Renunciar no era una opción por razones económicas obvias, así que poco a poco empecé a solicitar otros puestos, con la esperanza de que tarde o temprano me hicieran una oferta.
Tras innumerables solicitudes enviadas y horas de entrevistas y pruebas, por fin conseguí un trabajo en el que podía dar lo mejor de mí sin poner en peligro mi cordura.
Obviamente, mi ansiedad no desapareció por arte de magia en cuanto entregué mi preaviso de dos semanas. Parecía que mi cuerpo se había acostumbrado tanto a estar siempre nervioso que le costaba deshacerse del hábito.
Pero poco a poco empecé a redescubrir lo que se siente al disfrutar de verdad de un sábado soleado en el parque o de una cena familiar.
Al recordar esta experiencia años después, sé que debería haber acudido a un terapeuta justo después de aquel primer ataque de ansiedad.

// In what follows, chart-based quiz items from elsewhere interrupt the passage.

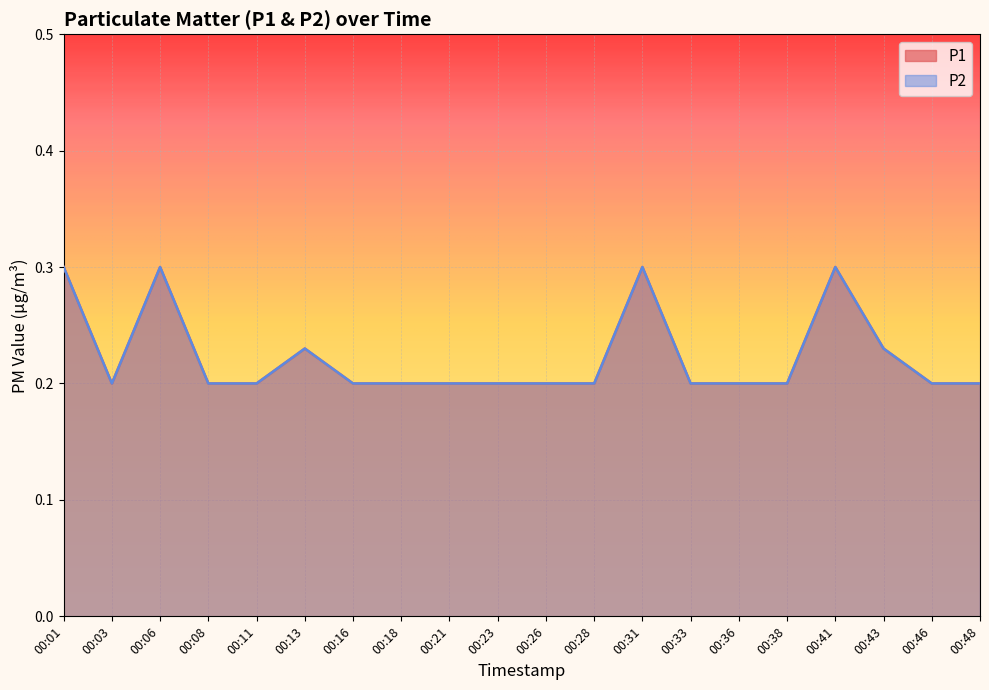

Is it true that P1 equals 0.1 at 00:48?

False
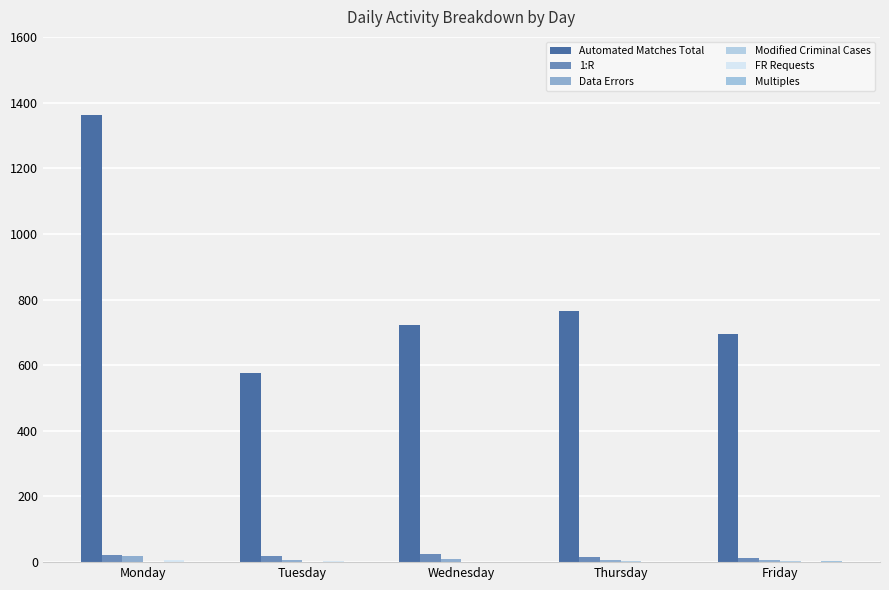

How many groups of bars are there?

5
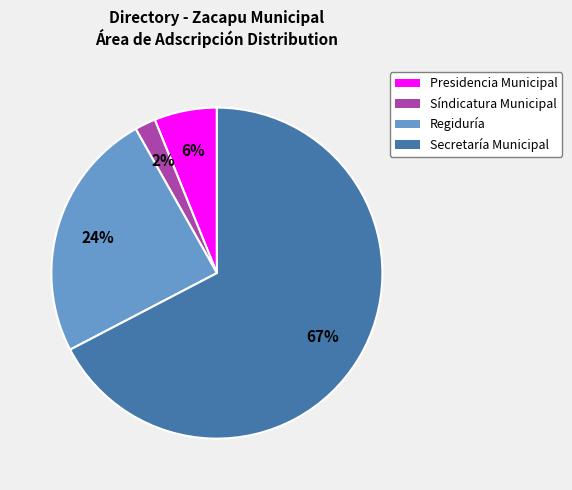

Is there a majority slice in this chart?

Yes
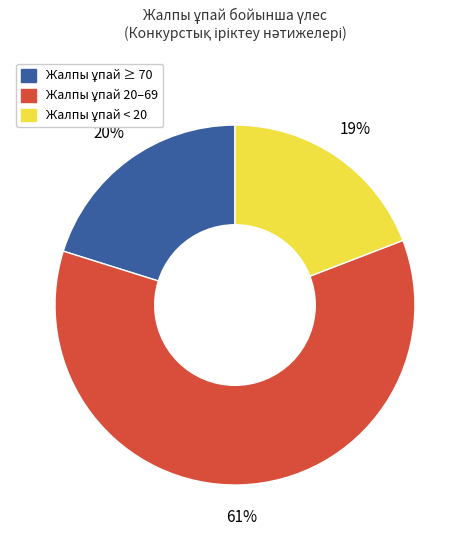

Is there any slice that represents more than half of the pie?

Yes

El problema era que no sabía que era el comienzo de un verdadero problema de salud mental.
Y estoy segura de que muchas personas no se dan cuenta de que su estrés laboral hace tiempo que se ha convertido en ansiedad en toda regla; yo simplemente tuve la suerte de contar con personas a mi alrededor que me guiaron en la dirección de la curación.
A todos los que actualmente estáis enredados en una batalla con vuestra propia mente, estoy aquí para deciros que hay una salida.
No es fácil, y parece como si estuvieras intentando meterte en unos pantalones que hace años que te quedaban pequeños, ¡pero se puede conseguir!
Al fin y al cabo, no hay nada malo en dejarlo una vez que te das cuenta de que tu trabajo te está quitando mucho más de lo que te está dando: no significa que seas un fracasado o un incompetente.
Dejar el que creía que sería el trabajo de mis sueños fue un trago difícil de digerir, y tuve que mantener una conversación sincera conmigo misma sobre lo que quería.
Pero gracias a esta experiencia, he llegado hasta donde estoy hoy y no cambiaría ni una sola parte de mi viaje.